“Ayah lagi sakit, manjanya lebih dari si syanthik” Begitu kurang lebih isi dari sebuah status di
timeline wa salah satu kontak yang tersimpan di handphone aku.
Dan si syanthiknya ini usianya belum genap
dua tahun. Kebayang kaaan manjanya
seperti apa little girl yang usianya belum genap dua tahun, lagi
lucu-lucunya. Lagi manja-manjanya. Lagi
nempel-nempelnya sama mommy. Anak batita
kayak gini, lihat apa yang dipegang mommy, dia pasti mau. Dikasih yang sama atau mirip, maunya yang
punya mommy. Bahkan anak seusia gini,
kalau biasa dibuatin susu sama mommy, dia bakalan tahu kalau yang buatin susu
bukan mommynya. Kenapa? Karena mommy adalah dunianya. Kebayang kan kalau ayah yang lagi sakit
manjanya lebih dari si syantihik?
Wajar ga sih kayak gitu? Sangat
wajar sekali. Yang namanya seorang anak,
dia selamanya akan jadi seorang anak.
Cuma Nabi Adam & siti Hawa yang ga punya titel sebagai anak. Apalagi anak mertua. Jelas lah dia seorang anak. Iya kan?
Tapi bukan itu juga sih alasannya.
Begini, menurut Eric berne dalam teori kepribadiannya yang disebut
ego state, dalam diri manusia itu selalu ada 3 sifat yaitu : Orang tua, dewasa
& kanak-kanak. Mengenai pengertian dari ketiga
instansi identitas utama ini, Verhaar (1993: 62) menyatakan: “Parent, Child,
dan Adult yang mau dinyatakan adalah bukan pribadinya (bukan seorang ayah atau
ibu, bukan seorang anak kecil, bukan seorang dewasa) melainkan instansi
identitas, dan memang instansi tersebut tampak di dalam pribadi orang dewasa,
anak kecil, atau orang tua.” Dengan kata lain, yang dimaksud dengan
istilah-istilah tersebut bukanlah pribadi sesungguhnya, melainkan kepribadian
atau sifat-sifat yang tampak pada pribadi-pribadi tersebut, misalnya, seorang
anak kecil bisa berkepribadian dewasa (memiliki ego state dewasa) apabila dia
selalu mengolah data yang ada ketika sedang berbicara dengan yang lainnya.

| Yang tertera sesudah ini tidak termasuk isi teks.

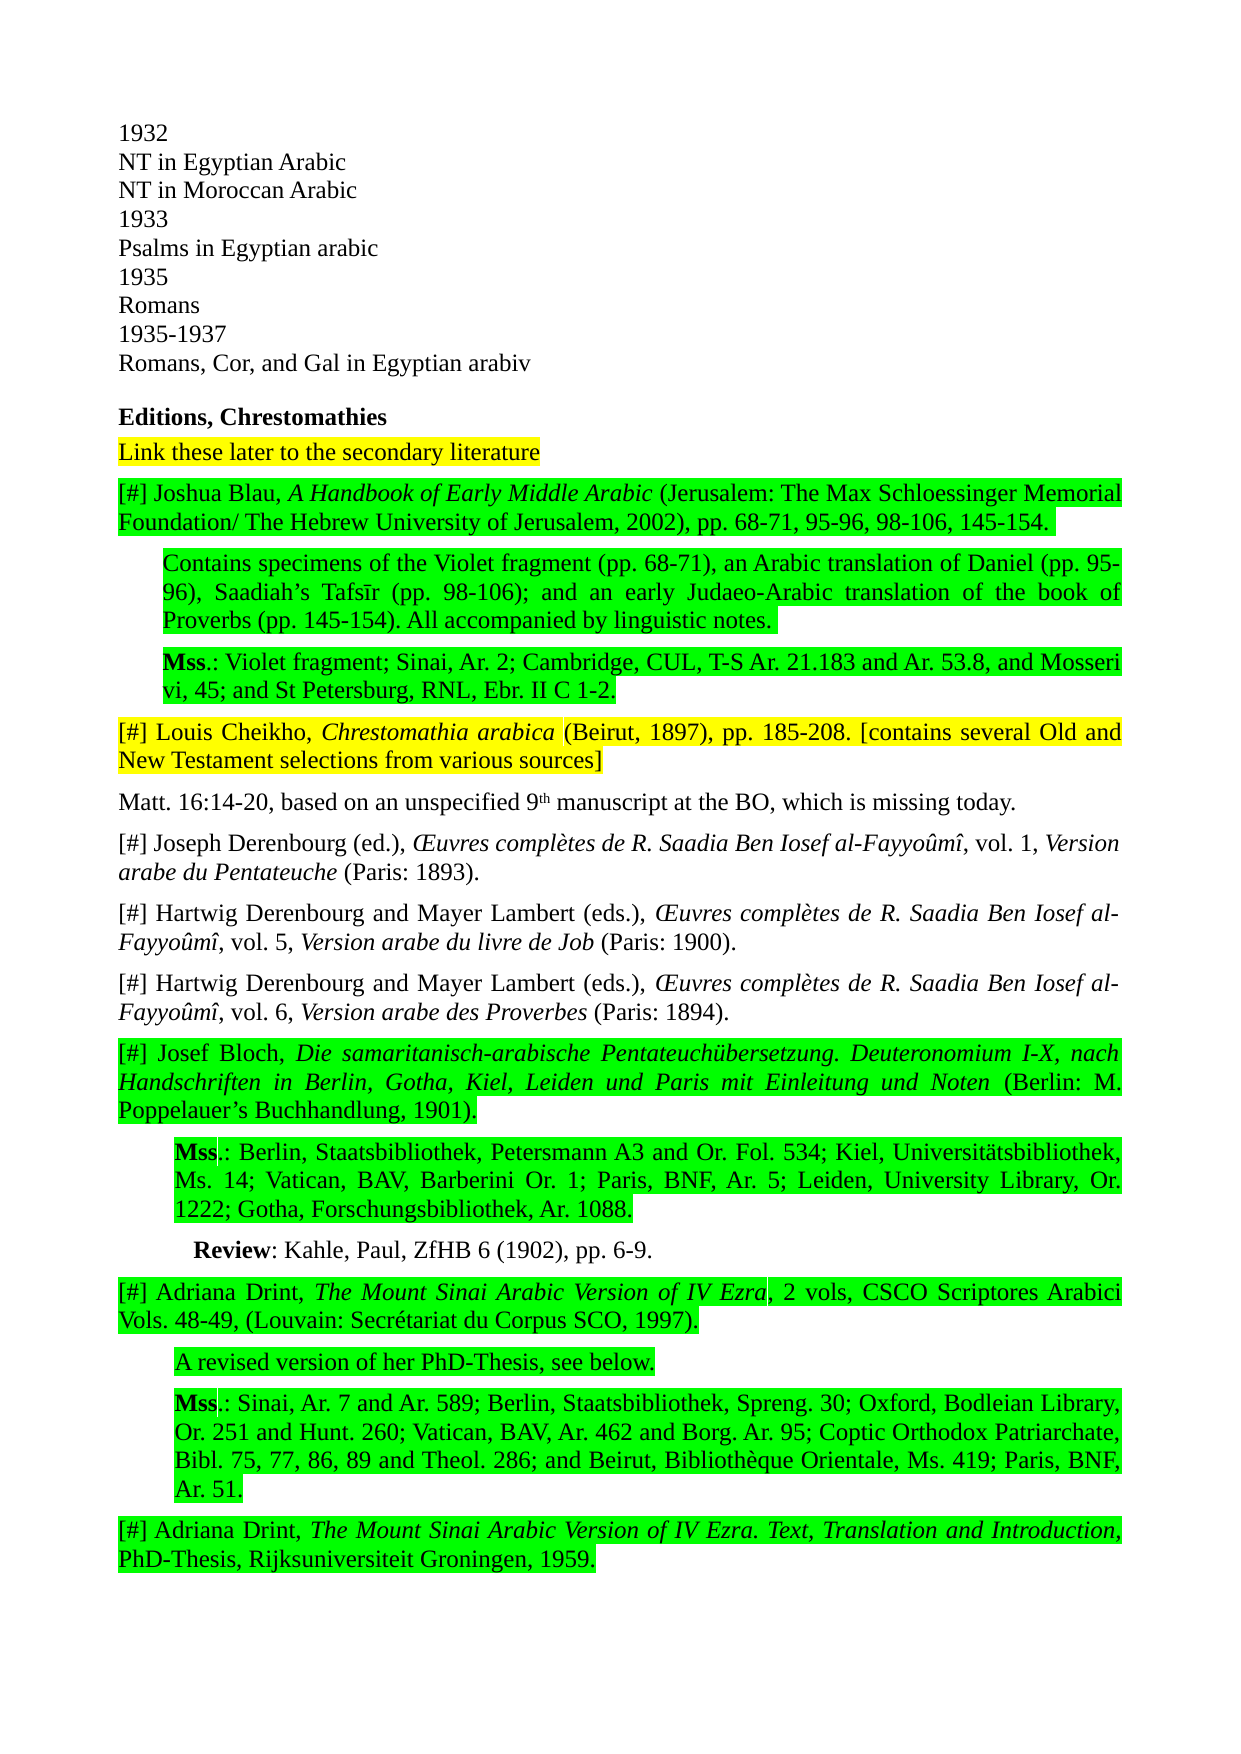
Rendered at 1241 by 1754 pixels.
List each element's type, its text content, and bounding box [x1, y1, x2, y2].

text Mss.: Berlin, Staatsbibliothek, Petersmann A3 and Or. Fol. 534; Kiel, Universitätsbibliothek, Ms. 14; Vatican, BAV, Barberini Or. 1; Paris, BNF, Ar. 5; Leiden, University Library, Or. 1222; Gotha, Forschungsbibliothek, Ar. 1088. [174, 1137, 1122, 1223]
text Psalms in Egyptian arabic [118, 233, 1122, 262]
text A revised version of her PhD-Thesis, see below. [174, 1347, 1122, 1376]
text [#] Joshua Blau, A Handbook of Early Middle Arabic (Jerusalem: The Max Schloessinger Memorial Foundation/ The Hebrew University of Jerusalem, 2002), pp. 68-71, 95-96, 98-106, 145-154. [118, 478, 1122, 536]
text [#] Hartwig Derenbourg and Mayer Lambert (eds.), Œuvres complètes de R. Saadia Ben Iosef al-Fayyoûmî, vol. 5, Version arabe du livre de Job (Paris: 1900). [118, 898, 1122, 956]
text [#] Adriana Drint, The Mount Sinai Arabic Version of IV Ezra, 2 vols, CSCO Scriptores Arabici Vols. 48-49, (Louvain: Secrétariat du Corpus SCO, 1997). [118, 1277, 1122, 1334]
text 1933 [118, 204, 1122, 233]
text Contains specimens of the Violet fragment (pp. 68-71), an Arabic translation of Daniel (pp. 95-96), Saadiah’s Tafsīr (pp. 98-106); and an early Judaeo-Arabic translation of the book of Proverbs (pp. 145-154). All accompanied by linguistic notes. [162, 548, 1122, 634]
text [#] Joseph Derenbourg (ed.), Œuvres complètes de R. Saadia Ben Iosef al-Fayyoûmî, vol. 1, Version arabe du Pentateuche (Paris: 1893). [118, 828, 1122, 886]
text [#] Josef Bloch, Die samaritanisch-arabische Pentateuchübersetzung. Deuteronomium I-X, nach Handschriften in Berlin, Gotha, Kiel, Leiden und Paris mit Einleitung und Noten (Berlin: M. Poppelauer’s Buchhandlung, 1901). [118, 1038, 1122, 1124]
text NT in Egyptian Arabic [118, 147, 1122, 176]
text NT in Moroccan Arabic [118, 176, 1122, 204]
text [#] Hartwig Derenbourg and Mayer Lambert (eds.), Œuvres complètes de R. Saadia Ben Iosef al-Fayyoûmî, vol. 6, Version arabe des Proverbes (Paris: 1894). [118, 968, 1122, 1026]
subtitle Editions, Chrestomathies [118, 402, 1122, 431]
text 1932 [118, 118, 1122, 147]
text 1935-1937 [118, 319, 1122, 348]
text Mss.: Violet fragment; Sinai, Ar. 2; Cambridge, CUL, T-S Ar. 21.183 and Ar. 53.8, and Mosseri vi, 45; and St Petersburg, RNL, Ebr. II C 1-2. [162, 647, 1122, 704]
text 1935 [118, 262, 1122, 291]
text Link these later to the secondary literature [118, 437, 1122, 466]
text [#] Louis Cheikho, Chrestomathia arabica (Beirut, 1897), pp. 185-208. [contains several Old and New Testament selections from various sources] [118, 717, 1122, 774]
text Matt. 16:14-20, based on an unspecified 9th manuscript at the BO, which is missing today. [118, 787, 1122, 816]
text Romans, Cor, and Gal in Egyptian arabiv [118, 348, 1122, 377]
text Review: Kahle, Paul, ZfHB 6 (1902), pp. 6-9. [174, 1236, 1122, 1264]
text Romans [118, 291, 1122, 319]
text Mss.: Sinai, Ar. 7 and Ar. 589; Berlin, Staatsbibliothek, Spreng. 30; Oxford, Bodleian Library, Or. 251 and Hunt. 260; Vatican, BAV, Ar. 462 and Borg. Ar. 95; Coptic Orthodox Patriarchate, Bibl. 75, 77, 86, 89 and Theol. 286; and Beirut, Bibliothèque Orientale, Ms. 419; Paris, BNF, Ar. 51. [174, 1388, 1122, 1503]
text [#] Adriana Drint, The Mount Sinai Arabic Version of IV Ezra. Text, Translation and Introduction, PhD-Thesis, Rijksuniversiteit Groningen, 1959. [118, 1516, 1122, 1573]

Seorang anak kecil bisa berkepribadian orang tua apabila suatu ketika ia
memerintah, mengajarkan atau menghakimi seseorang. Untuk selanjutnya, istilah
dari jenis-jenis ego state yang digunakan dalam penelitian ini adalah istilah
ego state dalam bahasa Indonesia, yaitu ego state orang tua, ego state anak, dan ego state dewasa. Teorinya panjang kali lebar kali lama,
dikenal dengan teori Analisis Transaksi.
Tapi, kali ini, kita ga akan bahas itu yaa. Kita akan bahas bagaimana
seni bertindak sebagai istri pada setiap state ego yang dimunculkan belahan
jiwa kita.
Kondisi ideal seseorang adalah
ketika dia berada dalam kondisi Dewasa (Erwachsenen). Ego state dewasa tidak
menggunakan emosi seperti ego state anak atau menggunakan opini seperti ego
state orang tua, melainkan menggunakan data dan fakta sebagai bahan untuk
membangun pemikirannya yang selalu rasional (lihat Eschenmoser, 2008: 17). Ego
state dewasa selalu menggunakan komunikasi dua arah, diplomatis, hati-hati, dan
jelas. Ego state dewasa selalu berbicara dengan tenang dan nada suara yang
datar. Dalam kondisi seperti ini, sang
belahan jiwa akan sangat mempesona, enak diajak curhat, enak diajak kerja, enak
diajak apa saja. Ini adalah kondisi
aman.
Kondisi berikutnya adalah orang
tua apabila suatu ketika ia memerintah, mengajarkan atau menghakimi seseorang. Perhatikan.
Ini adalah saat dimana rasa kepemimpinan belahan jiwa kita muncul dalam
konsentrasi yang tinggi. Yupz. Walau bagaimanapun, suami adalah
pemimpin. Istri Cuma punya satu pilihan yaitu ta’at. Berat ga?
Ngga kalau dasarnya adalah taqwa plus cinta. Ikuti saja semua apa yang dia minta selama
tidak melanggar syara. Jangan menyela
apalagi mencela dan mencemoohnya. Jangan
mengomel jika kau tak ingin kehilangan cintanya. Kenapa?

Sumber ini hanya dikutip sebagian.